Pull every line of text from the material below, word for word, and leave the pictures out of your answer.

[Input for this task — start]

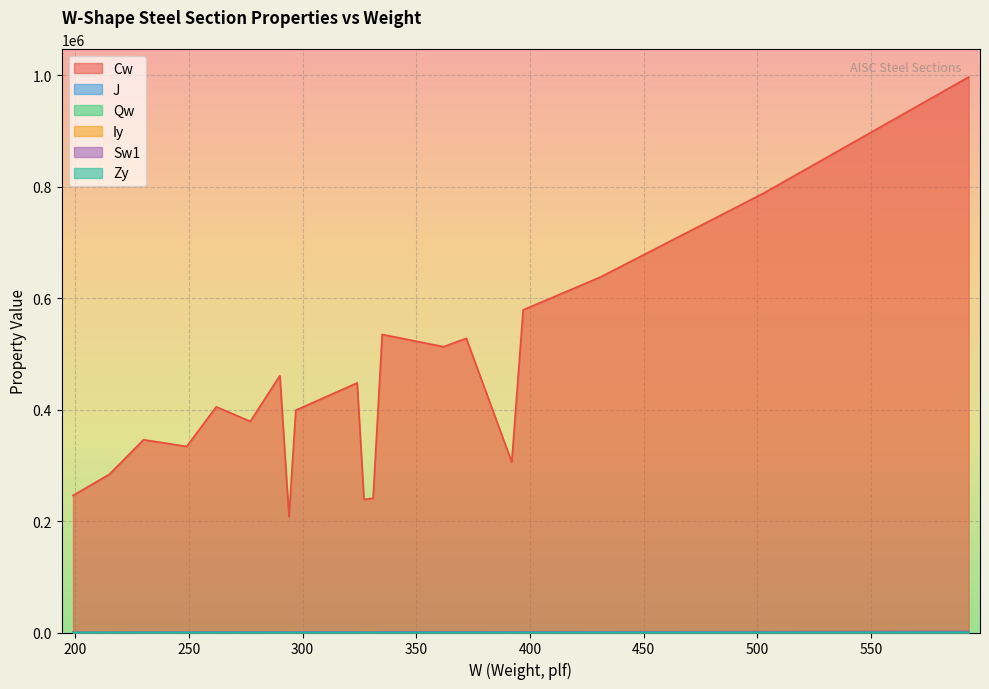

The Zy series shows 75.2 at W44X262. True or false?

False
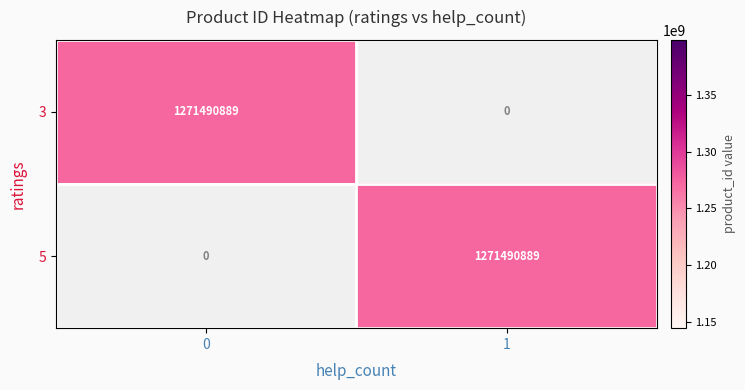

List the series in order of their peak value, lowest first.

3, 5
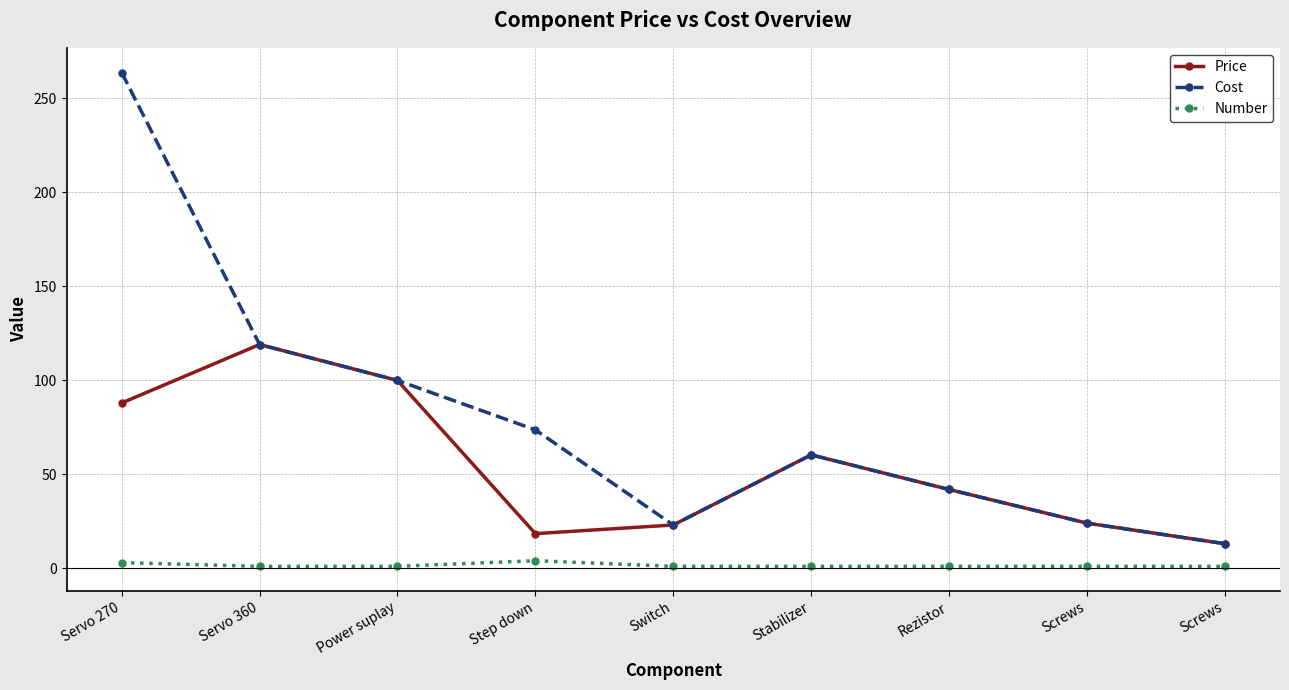

True or false: Cost and Number cross at least once.

False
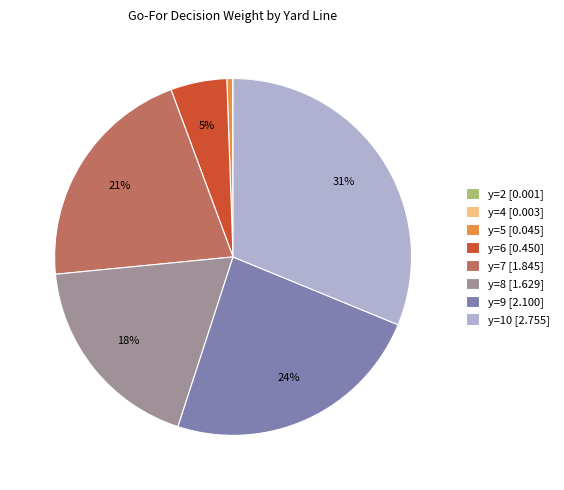

To the nearest percent, what percentage of the pie is y=6 [0.450]?

5%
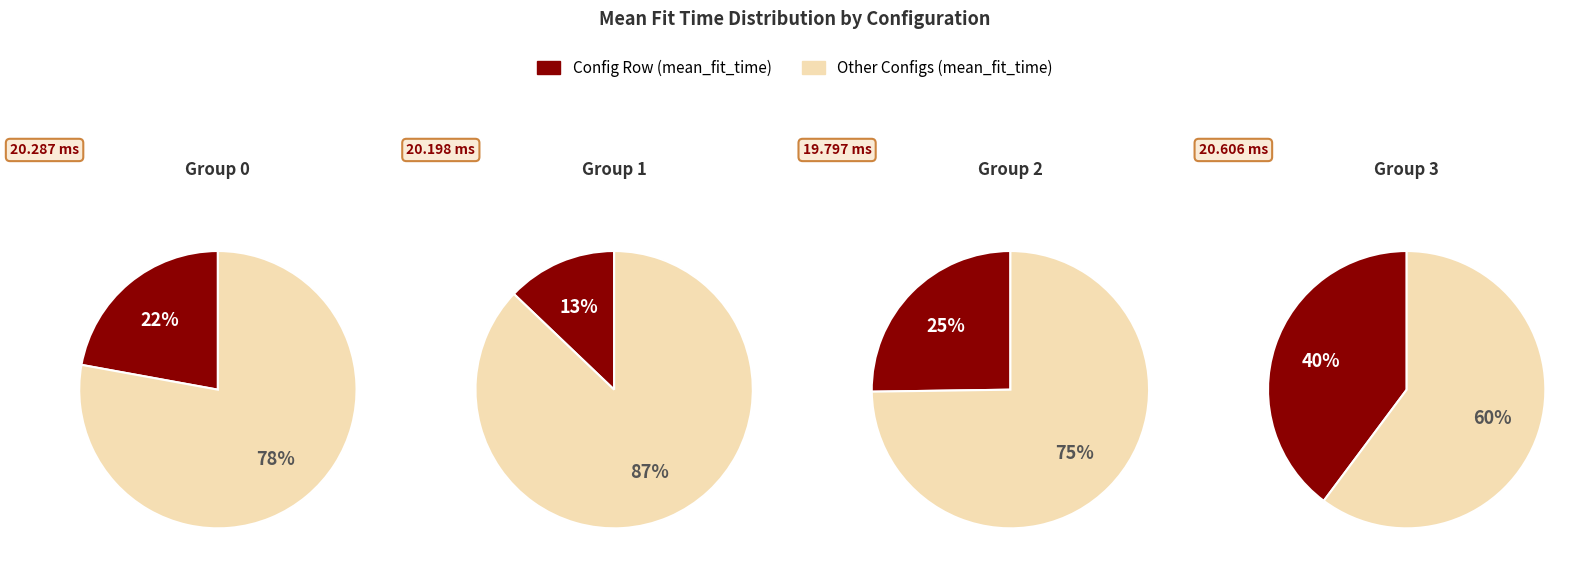

Does 4 account for over 50% of the chart?

No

[Input for this task — finish]

> _Solution for this problem_:
The Zy series shows 75.2 at W44X262. True or false?

False

List the series in order of their peak value, lowest first.

3, 5

True or false: Cost and Number cross at least once.

False

To the nearest percent, what percentage of the pie is y=6 [0.450]?

5%

Does 4 account for over 50% of the chart?

No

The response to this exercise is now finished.